(Beginning of Available data)

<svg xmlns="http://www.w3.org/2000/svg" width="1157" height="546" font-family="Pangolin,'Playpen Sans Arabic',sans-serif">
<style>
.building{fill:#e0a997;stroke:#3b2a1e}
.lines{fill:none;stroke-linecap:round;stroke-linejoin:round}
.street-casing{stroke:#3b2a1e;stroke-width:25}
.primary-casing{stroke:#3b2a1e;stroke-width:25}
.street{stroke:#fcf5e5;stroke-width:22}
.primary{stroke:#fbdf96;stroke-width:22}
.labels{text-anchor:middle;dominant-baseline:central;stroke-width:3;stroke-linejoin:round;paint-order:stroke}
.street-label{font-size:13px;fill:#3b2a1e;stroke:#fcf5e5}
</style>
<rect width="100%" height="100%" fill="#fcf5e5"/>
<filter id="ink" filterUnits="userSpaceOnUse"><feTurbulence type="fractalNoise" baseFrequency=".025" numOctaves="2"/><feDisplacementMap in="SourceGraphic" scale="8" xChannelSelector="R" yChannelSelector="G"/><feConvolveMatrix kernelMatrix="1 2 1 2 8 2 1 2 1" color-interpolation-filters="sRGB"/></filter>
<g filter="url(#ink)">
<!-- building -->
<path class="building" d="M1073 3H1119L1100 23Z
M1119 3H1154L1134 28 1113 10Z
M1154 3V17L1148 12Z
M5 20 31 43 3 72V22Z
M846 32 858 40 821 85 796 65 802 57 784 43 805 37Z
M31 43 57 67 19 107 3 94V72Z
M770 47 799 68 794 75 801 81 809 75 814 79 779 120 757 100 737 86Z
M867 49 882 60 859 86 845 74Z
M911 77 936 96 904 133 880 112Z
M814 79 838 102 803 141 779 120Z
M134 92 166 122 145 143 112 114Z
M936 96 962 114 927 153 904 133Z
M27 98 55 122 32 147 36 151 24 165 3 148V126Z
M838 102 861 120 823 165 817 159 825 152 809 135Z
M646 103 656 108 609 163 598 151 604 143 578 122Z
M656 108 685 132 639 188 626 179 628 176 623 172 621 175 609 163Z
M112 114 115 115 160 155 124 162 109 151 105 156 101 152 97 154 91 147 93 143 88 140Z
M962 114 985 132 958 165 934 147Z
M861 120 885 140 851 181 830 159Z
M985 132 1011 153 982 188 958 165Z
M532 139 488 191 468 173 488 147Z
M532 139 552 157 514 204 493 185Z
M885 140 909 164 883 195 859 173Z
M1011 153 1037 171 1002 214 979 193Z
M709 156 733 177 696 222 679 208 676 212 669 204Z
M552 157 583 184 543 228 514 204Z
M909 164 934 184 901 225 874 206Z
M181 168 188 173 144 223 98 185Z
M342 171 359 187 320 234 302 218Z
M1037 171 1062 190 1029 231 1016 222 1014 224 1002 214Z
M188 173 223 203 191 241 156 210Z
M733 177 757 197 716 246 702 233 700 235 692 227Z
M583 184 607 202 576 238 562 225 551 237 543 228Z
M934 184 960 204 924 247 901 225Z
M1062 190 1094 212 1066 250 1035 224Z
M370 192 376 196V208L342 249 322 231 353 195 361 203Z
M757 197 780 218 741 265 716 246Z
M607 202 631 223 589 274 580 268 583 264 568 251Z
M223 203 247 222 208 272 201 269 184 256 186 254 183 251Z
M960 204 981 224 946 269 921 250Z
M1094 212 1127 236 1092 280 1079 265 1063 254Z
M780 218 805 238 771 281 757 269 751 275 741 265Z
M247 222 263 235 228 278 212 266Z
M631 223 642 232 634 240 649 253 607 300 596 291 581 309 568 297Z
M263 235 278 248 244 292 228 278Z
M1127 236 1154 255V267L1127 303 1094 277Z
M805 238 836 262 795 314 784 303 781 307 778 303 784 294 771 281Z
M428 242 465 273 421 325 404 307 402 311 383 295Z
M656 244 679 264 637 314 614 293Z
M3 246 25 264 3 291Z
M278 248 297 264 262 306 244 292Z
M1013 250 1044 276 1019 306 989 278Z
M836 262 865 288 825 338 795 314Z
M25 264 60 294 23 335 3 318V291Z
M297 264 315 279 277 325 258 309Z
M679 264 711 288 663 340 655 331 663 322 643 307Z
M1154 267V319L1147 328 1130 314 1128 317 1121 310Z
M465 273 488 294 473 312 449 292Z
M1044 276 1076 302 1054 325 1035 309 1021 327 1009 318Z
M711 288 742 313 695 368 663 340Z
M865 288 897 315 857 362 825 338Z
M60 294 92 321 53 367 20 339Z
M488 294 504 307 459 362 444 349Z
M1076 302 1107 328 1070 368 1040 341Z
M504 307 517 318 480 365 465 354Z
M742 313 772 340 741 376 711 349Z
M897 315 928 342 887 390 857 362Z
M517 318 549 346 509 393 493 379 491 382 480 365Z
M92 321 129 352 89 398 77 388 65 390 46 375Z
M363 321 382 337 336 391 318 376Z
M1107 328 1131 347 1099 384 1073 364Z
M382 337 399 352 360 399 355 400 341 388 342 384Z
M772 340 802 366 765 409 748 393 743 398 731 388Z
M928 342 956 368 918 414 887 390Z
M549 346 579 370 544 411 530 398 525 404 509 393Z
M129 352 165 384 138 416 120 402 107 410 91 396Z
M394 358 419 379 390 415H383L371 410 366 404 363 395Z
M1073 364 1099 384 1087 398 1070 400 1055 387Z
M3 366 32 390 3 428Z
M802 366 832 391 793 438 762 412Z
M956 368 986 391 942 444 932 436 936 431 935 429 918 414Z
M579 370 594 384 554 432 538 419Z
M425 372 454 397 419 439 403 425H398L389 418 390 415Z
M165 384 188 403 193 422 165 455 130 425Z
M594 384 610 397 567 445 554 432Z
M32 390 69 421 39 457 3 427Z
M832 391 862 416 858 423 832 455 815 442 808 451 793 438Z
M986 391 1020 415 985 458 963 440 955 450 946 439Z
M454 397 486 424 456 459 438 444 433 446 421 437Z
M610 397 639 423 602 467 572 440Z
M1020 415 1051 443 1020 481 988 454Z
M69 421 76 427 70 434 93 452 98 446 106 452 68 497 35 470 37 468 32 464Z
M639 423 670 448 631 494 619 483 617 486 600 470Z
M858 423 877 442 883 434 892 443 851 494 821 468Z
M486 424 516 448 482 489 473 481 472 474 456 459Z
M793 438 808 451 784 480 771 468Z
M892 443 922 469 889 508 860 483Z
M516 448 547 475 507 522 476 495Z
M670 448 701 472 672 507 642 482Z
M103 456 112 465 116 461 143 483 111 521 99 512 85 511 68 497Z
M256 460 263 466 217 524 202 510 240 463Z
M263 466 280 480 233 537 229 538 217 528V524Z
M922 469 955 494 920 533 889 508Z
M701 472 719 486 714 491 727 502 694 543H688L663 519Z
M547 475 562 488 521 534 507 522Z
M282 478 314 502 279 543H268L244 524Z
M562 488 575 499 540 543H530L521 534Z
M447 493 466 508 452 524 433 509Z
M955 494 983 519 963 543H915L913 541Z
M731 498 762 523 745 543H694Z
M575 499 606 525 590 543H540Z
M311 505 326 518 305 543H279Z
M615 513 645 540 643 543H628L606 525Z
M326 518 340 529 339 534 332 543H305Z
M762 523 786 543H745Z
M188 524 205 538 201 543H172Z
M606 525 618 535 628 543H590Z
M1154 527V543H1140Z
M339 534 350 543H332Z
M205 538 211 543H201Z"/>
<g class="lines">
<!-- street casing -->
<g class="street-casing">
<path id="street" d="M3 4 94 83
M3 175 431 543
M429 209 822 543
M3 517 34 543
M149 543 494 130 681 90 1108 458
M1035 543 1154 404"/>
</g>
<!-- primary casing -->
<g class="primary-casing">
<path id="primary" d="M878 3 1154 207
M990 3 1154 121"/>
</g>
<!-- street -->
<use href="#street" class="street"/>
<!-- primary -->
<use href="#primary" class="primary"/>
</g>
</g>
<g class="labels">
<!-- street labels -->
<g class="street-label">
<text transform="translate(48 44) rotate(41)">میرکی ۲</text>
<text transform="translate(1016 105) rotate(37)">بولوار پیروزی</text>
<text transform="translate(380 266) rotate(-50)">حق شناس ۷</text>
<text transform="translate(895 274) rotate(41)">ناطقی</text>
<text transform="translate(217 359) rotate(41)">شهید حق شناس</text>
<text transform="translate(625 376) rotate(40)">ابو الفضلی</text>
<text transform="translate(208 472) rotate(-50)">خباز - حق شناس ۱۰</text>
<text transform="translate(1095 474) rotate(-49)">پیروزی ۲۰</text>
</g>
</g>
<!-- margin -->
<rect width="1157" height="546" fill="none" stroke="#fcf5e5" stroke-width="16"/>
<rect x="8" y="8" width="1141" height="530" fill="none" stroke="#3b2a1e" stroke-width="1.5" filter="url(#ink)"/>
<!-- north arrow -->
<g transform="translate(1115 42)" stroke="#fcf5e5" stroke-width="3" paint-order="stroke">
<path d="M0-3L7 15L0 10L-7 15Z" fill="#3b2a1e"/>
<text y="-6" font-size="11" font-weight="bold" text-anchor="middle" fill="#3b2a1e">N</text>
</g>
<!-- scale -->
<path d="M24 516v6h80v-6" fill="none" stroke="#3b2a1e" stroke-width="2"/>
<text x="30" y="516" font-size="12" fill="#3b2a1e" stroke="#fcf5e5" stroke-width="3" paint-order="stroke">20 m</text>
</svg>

(End of Available data)

Requirement
Please copy out each line of the material that contains the string "lines".

Answer box
.lines{fill:none;stroke-linecap:round;stroke-linejoin:round}
<g class="lines">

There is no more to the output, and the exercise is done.